What you are asked to do> All lines in the records below that hold "processor" are to be shown.
-- Data follows --
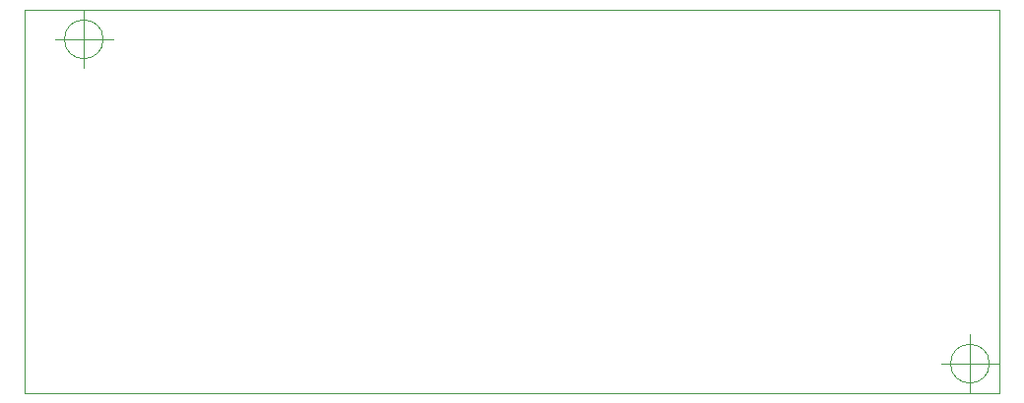
<source format=gbr>
G04 #@! TF.GenerationSoftware,KiCad,Pcbnew,5.1.4-3.fc30*
G04 #@! TF.CreationDate,2019-09-24T14:13:47+02:00*
G04 #@! TF.ProjectId,atmega_prog_adapter_v1,61746d65-6761-45f7-9072-6f675f616461,1.0*
G04 #@! TF.SameCoordinates,Original*
G04 #@! TF.FileFunction,Profile,NP*
%FSLAX46Y46*%
G04 Gerber Fmt 4.6, Leading zero omitted, Abs format (unit mm)*
G04 Created by KiCad (PCBNEW 5.1.4-3.fc30) date 2019-09-24 14:13:47*
%MOMM*%
%LPD*%
G04 APERTURE LIST*
%ADD10C,0.050000*%
G04 APERTURE END LIST*
D10*
X184546666Y-99060000D02*
G75*
G03X184546666Y-99060000I-1666666J0D01*
G01*
X180380000Y-99060000D02*
X185380000Y-99060000D01*
X182880000Y-96560000D02*
X182880000Y-101560000D01*
X108346666Y-71120000D02*
G75*
G03X108346666Y-71120000I-1666666J0D01*
G01*
X104180000Y-71120000D02*
X109180000Y-71120000D01*
X106680000Y-68620000D02*
X106680000Y-73620000D01*
X101600000Y-101600000D02*
X101600000Y-68580000D01*
X185420000Y-101600000D02*
X101600000Y-101600000D01*
X185420000Y-68580000D02*
X185420000Y-101600000D01*
X101600000Y-68580000D02*
X185420000Y-68580000D01*
M02*

</source>
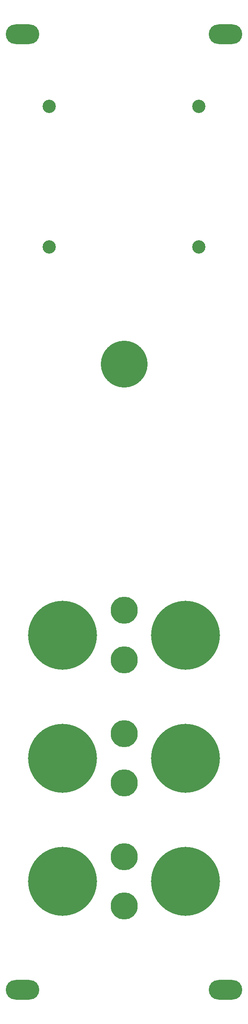
<source format=gbs>
G04 #@! TF.GenerationSoftware,KiCad,Pcbnew,6.0.7-f9a2dced07~116~ubuntu22.04.1*
G04 #@! TF.CreationDate,2022-09-03T08:57:15-04:00*
G04 #@! TF.ProjectId,clock_panel,636c6f63-6b5f-4706-916e-656c2e6b6963,rev?*
G04 #@! TF.SameCoordinates,Original*
G04 #@! TF.FileFunction,Soldermask,Bot*
G04 #@! TF.FilePolarity,Negative*
%FSLAX46Y46*%
G04 Gerber Fmt 4.6, Leading zero omitted, Abs format (unit mm)*
G04 Created by KiCad (PCBNEW 6.0.7-f9a2dced07~116~ubuntu22.04.1) date 2022-09-03 08:57:15*
%MOMM*%
%LPD*%
G01*
G04 APERTURE LIST*
%ADD10O,6.800000X4.000000*%
%ADD11C,5.500000*%
%ADD12C,14.000000*%
%ADD13C,9.500000*%
%ADD14C,2.700000*%
G04 APERTURE END LIST*
D10*
G04 #@! TO.C,H10*
X61700000Y-10600000D03*
X61700000Y-204600000D03*
G04 #@! TD*
D11*
G04 #@! TO.C,H8*
X41100000Y-152600000D03*
G04 #@! TD*
D12*
G04 #@! TO.C,H5*
X28600000Y-132600000D03*
G04 #@! TD*
G04 #@! TO.C,H6*
X53600000Y-132600000D03*
G04 #@! TD*
G04 #@! TO.C,H1*
X28600000Y-157600000D03*
G04 #@! TD*
D10*
G04 #@! TO.C,H7*
X20500000Y-10600000D03*
X20500000Y-204600000D03*
G04 #@! TD*
D11*
G04 #@! TO.C,H9*
X41100000Y-127600000D03*
G04 #@! TD*
D12*
G04 #@! TO.C,H2*
X28600000Y-182600000D03*
G04 #@! TD*
G04 #@! TO.C,H3*
X53600000Y-157600000D03*
G04 #@! TD*
G04 #@! TO.C,H4*
X53600000Y-182600000D03*
G04 #@! TD*
D13*
G04 #@! TO.C,H12*
X41100000Y-77600000D03*
G04 #@! TD*
D14*
G04 #@! TO.C,OLED1*
X25900000Y-25300000D03*
X56300000Y-25300000D03*
X56300000Y-53800000D03*
X25900000Y-53800000D03*
G04 #@! TD*
D11*
G04 #@! TO.C,H11*
X41100000Y-137600000D03*
G04 #@! TD*
G04 #@! TO.C,H13*
X41100000Y-162600000D03*
G04 #@! TD*
G04 #@! TO.C,H14*
X41100000Y-177600000D03*
G04 #@! TD*
G04 #@! TO.C,H15*
X41100000Y-187600000D03*
G04 #@! TD*
M02*

</source>
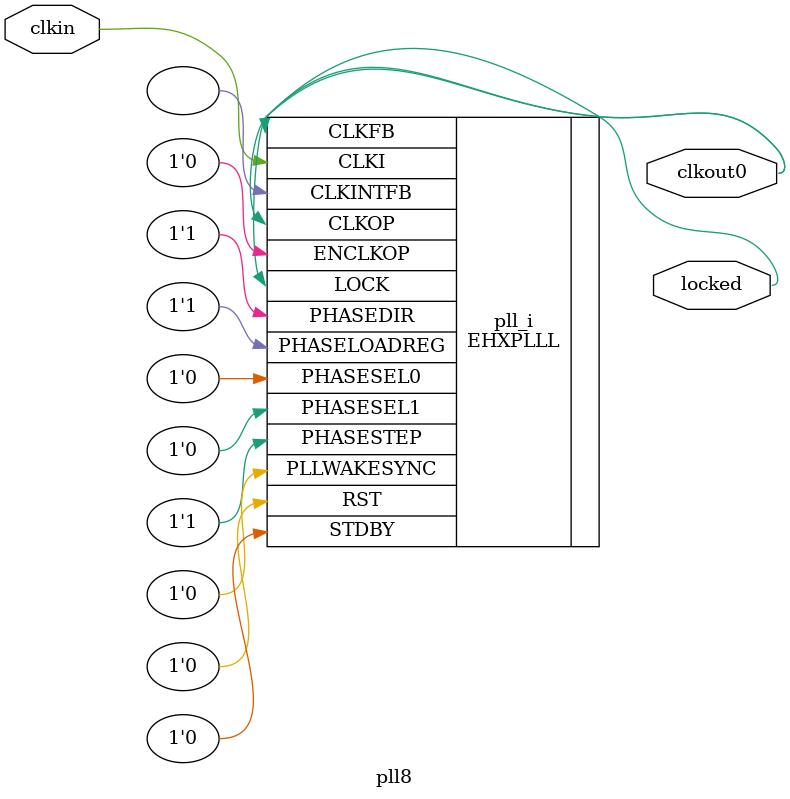
<source format=sv>
module pll8
(
    input clkin, // 25 MHz, 0 deg
    output clkout0, // 8.33333 MHz, 0 deg
    output locked
);
(* FREQUENCY_PIN_CLKI="25" *)
(* FREQUENCY_PIN_CLKOP="8.33333" *)
(* ICP_CURRENT="12" *) (* LPF_RESISTOR="8" *) (* MFG_ENABLE_FILTEROPAMP="1" *) (* MFG_GMCREF_SEL="2" *)
EHXPLLL #(
        .PLLRST_ENA("DISABLED"),
        .INTFB_WAKE("DISABLED"),
        .STDBY_ENABLE("DISABLED"),
        .DPHASE_SOURCE("DISABLED"),
        .OUTDIVIDER_MUXA("DIVA"),
        .OUTDIVIDER_MUXB("DIVB"),
        .OUTDIVIDER_MUXC("DIVC"),
        .OUTDIVIDER_MUXD("DIVD"),
        .CLKI_DIV(3),
        .CLKOP_ENABLE("ENABLED"),
        .CLKOP_DIV(72),
        .CLKOP_CPHASE(36),
        .CLKOP_FPHASE(0),
        .FEEDBK_PATH("CLKOP"),
        .CLKFB_DIV(1)
    ) pll_i (
        .RST(1'b0),
        .STDBY(1'b0),
        .CLKI(clkin),
        .CLKOP(clkout0),
        .CLKFB(clkout0),
        .CLKINTFB(),
        .PHASESEL0(1'b0),
        .PHASESEL1(1'b0),
        .PHASEDIR(1'b1),
        .PHASESTEP(1'b1),
        .PHASELOADREG(1'b1),
        .PLLWAKESYNC(1'b0),
        .ENCLKOP(1'b0),
        .LOCK(locked)
	);
endmodule

</source>
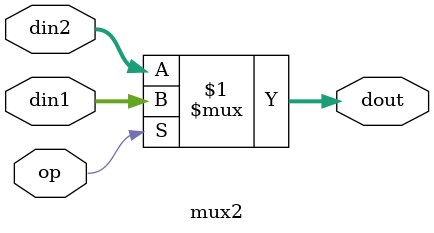
<source format=v>
`timescale 1ns / 1ps


module mux2 #(
    parameter DATA_WIDTH = 32
)(
    input [DATA_WIDTH-1:0] din1,din2,
	input op,
	output [DATA_WIDTH-1:0] dout
);
	assign dout = op ? din1 : din2;
endmodule

</source>
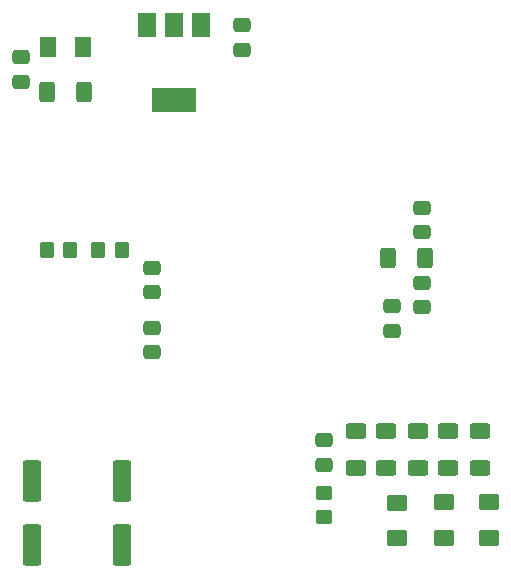
<source format=gtp>
G04 #@! TF.GenerationSoftware,KiCad,Pcbnew,6.0.11-3.fc36*
G04 #@! TF.CreationDate,2023-05-11T19:02:21+09:00*
G04 #@! TF.ProjectId,Tetiduino,54657469-6475-4696-9e6f-2e6b69636164,rev?*
G04 #@! TF.SameCoordinates,Original*
G04 #@! TF.FileFunction,Paste,Top*
G04 #@! TF.FilePolarity,Positive*
%FSLAX46Y46*%
G04 Gerber Fmt 4.6, Leading zero omitted, Abs format (unit mm)*
G04 Created by KiCad (PCBNEW 6.0.11-3.fc36) date 2023-05-11 19:02:21*
%MOMM*%
%LPD*%
G01*
G04 APERTURE LIST*
G04 Aperture macros list*
%AMRoundRect*
0 Rectangle with rounded corners*
0 $1 Rounding radius*
0 $2 $3 $4 $5 $6 $7 $8 $9 X,Y pos of 4 corners*
0 Add a 4 corners polygon primitive as box body*
4,1,4,$2,$3,$4,$5,$6,$7,$8,$9,$2,$3,0*
0 Add four circle primitives for the rounded corners*
1,1,$1+$1,$2,$3*
1,1,$1+$1,$4,$5*
1,1,$1+$1,$6,$7*
1,1,$1+$1,$8,$9*
0 Add four rect primitives between the rounded corners*
20,1,$1+$1,$2,$3,$4,$5,0*
20,1,$1+$1,$4,$5,$6,$7,0*
20,1,$1+$1,$6,$7,$8,$9,0*
20,1,$1+$1,$8,$9,$2,$3,0*%
G04 Aperture macros list end*
%ADD10RoundRect,0.250000X-0.400000X-0.625000X0.400000X-0.625000X0.400000X0.625000X-0.400000X0.625000X0*%
%ADD11RoundRect,0.250000X-0.475000X0.337500X-0.475000X-0.337500X0.475000X-0.337500X0.475000X0.337500X0*%
%ADD12RoundRect,0.250000X-0.550000X1.500000X-0.550000X-1.500000X0.550000X-1.500000X0.550000X1.500000X0*%
%ADD13RoundRect,0.250000X0.475000X-0.337500X0.475000X0.337500X-0.475000X0.337500X-0.475000X-0.337500X0*%
%ADD14RoundRect,0.250001X-0.462499X-0.624999X0.462499X-0.624999X0.462499X0.624999X-0.462499X0.624999X0*%
%ADD15R,1.500000X2.000000*%
%ADD16R,3.800000X2.000000*%
%ADD17RoundRect,0.250001X0.624999X-0.462499X0.624999X0.462499X-0.624999X0.462499X-0.624999X-0.462499X0*%
%ADD18RoundRect,0.250000X-0.350000X-0.450000X0.350000X-0.450000X0.350000X0.450000X-0.350000X0.450000X0*%
%ADD19RoundRect,0.250000X-0.625000X0.400000X-0.625000X-0.400000X0.625000X-0.400000X0.625000X0.400000X0*%
%ADD20RoundRect,0.250000X0.450000X-0.350000X0.450000X0.350000X-0.450000X0.350000X-0.450000X-0.350000X0*%
%ADD21RoundRect,0.250000X0.400000X0.625000X-0.400000X0.625000X-0.400000X-0.625000X0.400000X-0.625000X0*%
%ADD22RoundRect,0.250000X0.625000X-0.400000X0.625000X0.400000X-0.625000X0.400000X-0.625000X-0.400000X0*%
G04 APERTURE END LIST*
D10*
X131520000Y-98997500D03*
X134620000Y-98997500D03*
D11*
X163195000Y-115167500D03*
X163195000Y-117242500D03*
X163195000Y-108817500D03*
X163195000Y-110892500D03*
D12*
X137805000Y-131920000D03*
X137805000Y-137320000D03*
D13*
X147955000Y-95420000D03*
X147955000Y-93345000D03*
X160665000Y-119230000D03*
X160665000Y-117155000D03*
D14*
X131582500Y-95187500D03*
X134557500Y-95187500D03*
D15*
X144540000Y-93370000D03*
D16*
X142240000Y-99670000D03*
D15*
X142240000Y-93370000D03*
X139940000Y-93370000D03*
D13*
X129260000Y-98130000D03*
X129260000Y-96055000D03*
D17*
X165100000Y-136727500D03*
X165100000Y-133752500D03*
D18*
X131444782Y-112405000D03*
X133444782Y-112405000D03*
D19*
X162865000Y-127710000D03*
X162865000Y-130810000D03*
X157620000Y-127710000D03*
X157620000Y-130810000D03*
X160160000Y-127710000D03*
X160160000Y-130810000D03*
D12*
X130175000Y-131920000D03*
X130175000Y-137320000D03*
D20*
X154940000Y-134985000D03*
X154940000Y-132985000D03*
D21*
X163475000Y-113030000D03*
X160375000Y-113030000D03*
D22*
X165405000Y-130810000D03*
X165405000Y-127710000D03*
D13*
X140335000Y-115972500D03*
X140335000Y-113897500D03*
D17*
X168910000Y-136727500D03*
X168910000Y-133752500D03*
D11*
X140335000Y-118977500D03*
X140335000Y-121052500D03*
D17*
X161125000Y-136742500D03*
X161125000Y-133767500D03*
D13*
X154940000Y-130577500D03*
X154940000Y-128502500D03*
D19*
X168110000Y-127710000D03*
X168110000Y-130810000D03*
D18*
X135795218Y-112405000D03*
X137795218Y-112405000D03*
M02*

</source>
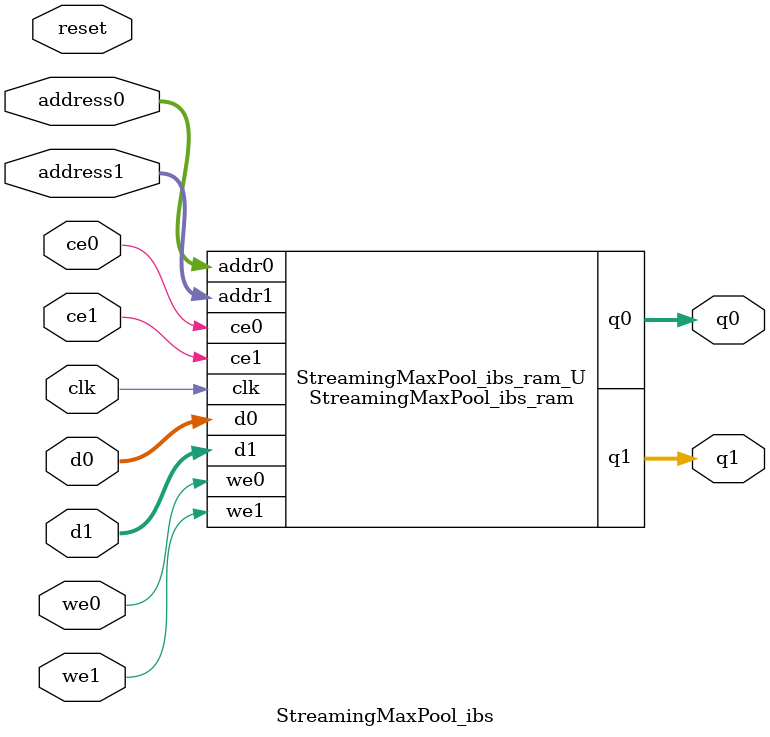
<source format=v>

`timescale 1 ns / 1 ps
module StreamingMaxPool_ibs_ram (addr0, ce0, d0, we0, q0, addr1, ce1, d1, we1, q1,  clk);

parameter DWIDTH = 8;
parameter AWIDTH = 8;
parameter MEM_SIZE = 256;

input[AWIDTH-1:0] addr0;
input ce0;
input[DWIDTH-1:0] d0;
input we0;
output reg[DWIDTH-1:0] q0;
input[AWIDTH-1:0] addr1;
input ce1;
input[DWIDTH-1:0] d1;
input we1;
output reg[DWIDTH-1:0] q1;
input clk;

(* ram_style = "block" *)reg [DWIDTH-1:0] ram[0:MEM_SIZE-1];




always @(posedge clk)  
begin 
    if (ce0) 
    begin
        if (we0) 
        begin 
            ram[addr0] <= d0; 
            q0 <= d0;
        end 
        else 
            q0 <= ram[addr0];
    end
end


always @(posedge clk)  
begin 
    if (ce1) 
    begin
        if (we1) 
        begin 
            ram[addr1] <= d1; 
            q1 <= d1;
        end 
        else 
            q1 <= ram[addr1];
    end
end


endmodule


`timescale 1 ns / 1 ps
module StreamingMaxPool_ibs(
    reset,
    clk,
    address0,
    ce0,
    we0,
    d0,
    q0,
    address1,
    ce1,
    we1,
    d1,
    q1);

parameter DataWidth = 32'd8;
parameter AddressRange = 32'd256;
parameter AddressWidth = 32'd8;
input reset;
input clk;
input[AddressWidth - 1:0] address0;
input ce0;
input we0;
input[DataWidth - 1:0] d0;
output[DataWidth - 1:0] q0;
input[AddressWidth - 1:0] address1;
input ce1;
input we1;
input[DataWidth - 1:0] d1;
output[DataWidth - 1:0] q1;



StreamingMaxPool_ibs_ram StreamingMaxPool_ibs_ram_U(
    .clk( clk ),
    .addr0( address0 ),
    .ce0( ce0 ),
    .we0( we0 ),
    .d0( d0 ),
    .q0( q0 ),
    .addr1( address1 ),
    .ce1( ce1 ),
    .we1( we1 ),
    .d1( d1 ),
    .q1( q1 ));

endmodule


</source>
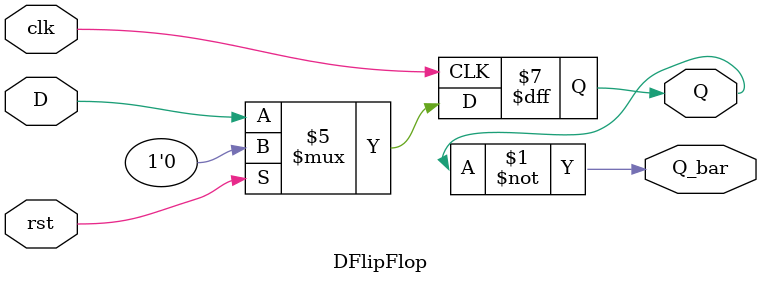
<source format=sv>
`timescale 1ns/1ps
`default_nettype none

module DFlipFlop(D, rst, clk, Q, Q_bar);

input D, clk, rst;

output reg Q;
output Q_bar;

assign Q_bar = ~Q;

always_ff @(posedge clk) begin
    if (rst == 1'b1)
        Q <= 1'b0;
    else
        Q <= D;
end

endmodule

</source>
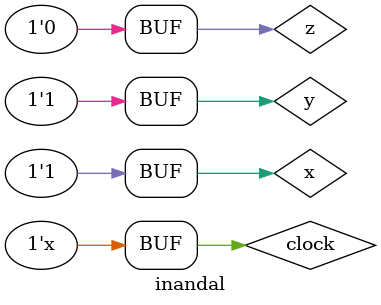
<source format=v>


module inandal;
reg clock,x,y,z;

initial begin
$monitor("x=%b y=%b z=%b ",x,y,z);
$dumpfile("clockedge.vcd");
$dumpvars();
clock=0;
end

always #5 clock=~clock;

always begin
#5 x=0;
#1 x=1; 
end

always begin
#4 y=1;
#6 y=1;
end

always begin
#5 z=1;
#4 z=0;
end 


endmodule

</source>
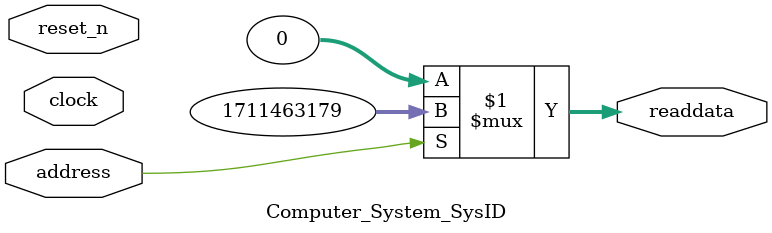
<source format=v>



// synthesis translate_off
`timescale 1ns / 1ps
// synthesis translate_on

// turn off superfluous verilog processor warnings 
// altera message_level Level1 
// altera message_off 10034 10035 10036 10037 10230 10240 10030 

module Computer_System_SysID (
               // inputs:
                address,
                clock,
                reset_n,

               // outputs:
                readdata
             )
;

  output  [ 31: 0] readdata;
  input            address;
  input            clock;
  input            reset_n;

  wire    [ 31: 0] readdata;
  //control_slave, which is an e_avalon_slave
  assign readdata = address ? 1711463179 : 0;

endmodule



</source>
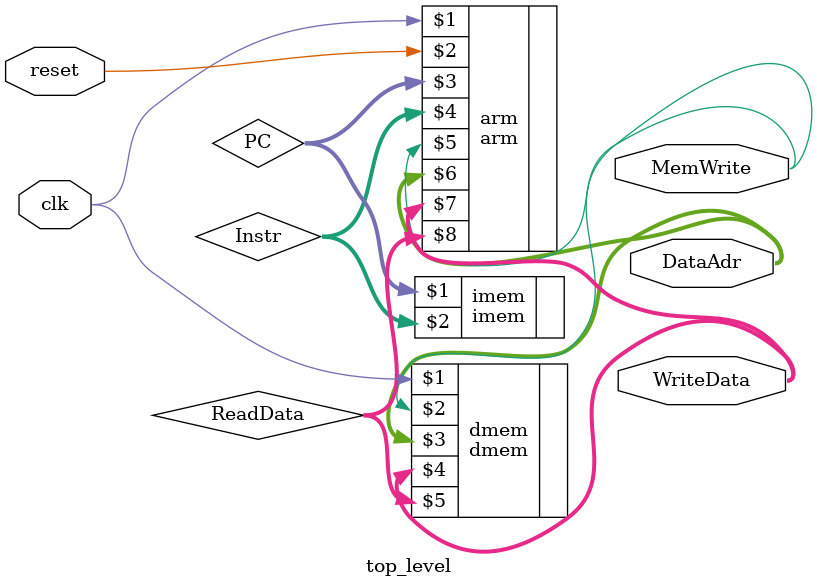
<source format=sv>
module top_level(input logic clk, reset,
		output logic [31:0] WriteData, DataAdr,
		output logic MemWrite);
	logic [31:0] PC, Instr, ReadData;
	
	// instantiate processor and memories
	arm arm(clk, reset, PC, Instr, MemWrite, DataAdr,
		WriteData, ReadData);
	imem imem(PC, Instr);
	dmem dmem(clk, MemWrite, DataAdr, WriteData, ReadData);
endmodule
</source>
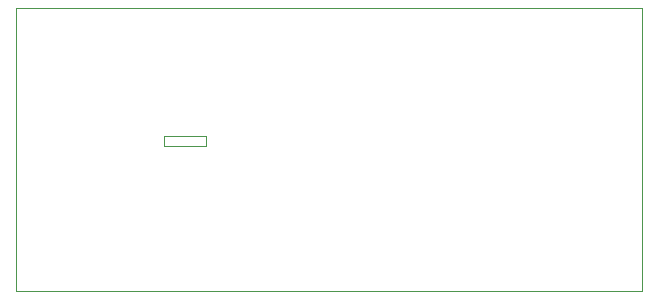
<source format=gm1>
G04 #@! TF.GenerationSoftware,KiCad,Pcbnew,(6.0.7)*
G04 #@! TF.CreationDate,2022-10-10T16:00:38+09:00*
G04 #@! TF.ProjectId,MainBoard,4d61696e-426f-4617-9264-2e6b69636164,rev?*
G04 #@! TF.SameCoordinates,Original*
G04 #@! TF.FileFunction,Profile,NP*
%FSLAX46Y46*%
G04 Gerber Fmt 4.6, Leading zero omitted, Abs format (unit mm)*
G04 Created by KiCad (PCBNEW (6.0.7)) date 2022-10-10 16:00:38*
%MOMM*%
%LPD*%
G01*
G04 APERTURE LIST*
G04 #@! TA.AperFunction,Profile*
%ADD10C,0.100000*%
G04 #@! TD*
G04 APERTURE END LIST*
D10*
X155092400Y-88730200D02*
X155092400Y-87825200D01*
X151536400Y-88730200D02*
X151536400Y-87825200D01*
X139000000Y-77000000D02*
X139000000Y-101000000D01*
X139000000Y-101000000D02*
X192000000Y-101000000D01*
X192000000Y-77000000D02*
X139000000Y-77000000D01*
X151536400Y-88730200D02*
X155092400Y-88730200D01*
X192000000Y-101000000D02*
X192000000Y-77000000D01*
X151536400Y-87825200D02*
X155092400Y-87825200D01*
M02*

</source>
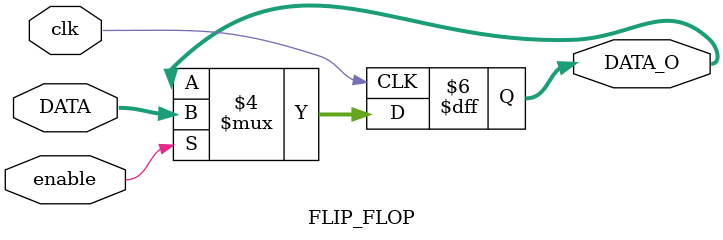
<source format=v>
module FLIP_FLOP
(
	input clk,
	input enable,
	input [31:0]DATA,

	output reg [31:0]DATA_O
);


always@(negedge clk)
	begin
		
		if(enable == 1)

			DATA_O = DATA;

	end

endmodule
</source>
-- Data concluded --
Exercise answer>
// turn off superfluous verilog processor warnings 
	// instantiate processor and memories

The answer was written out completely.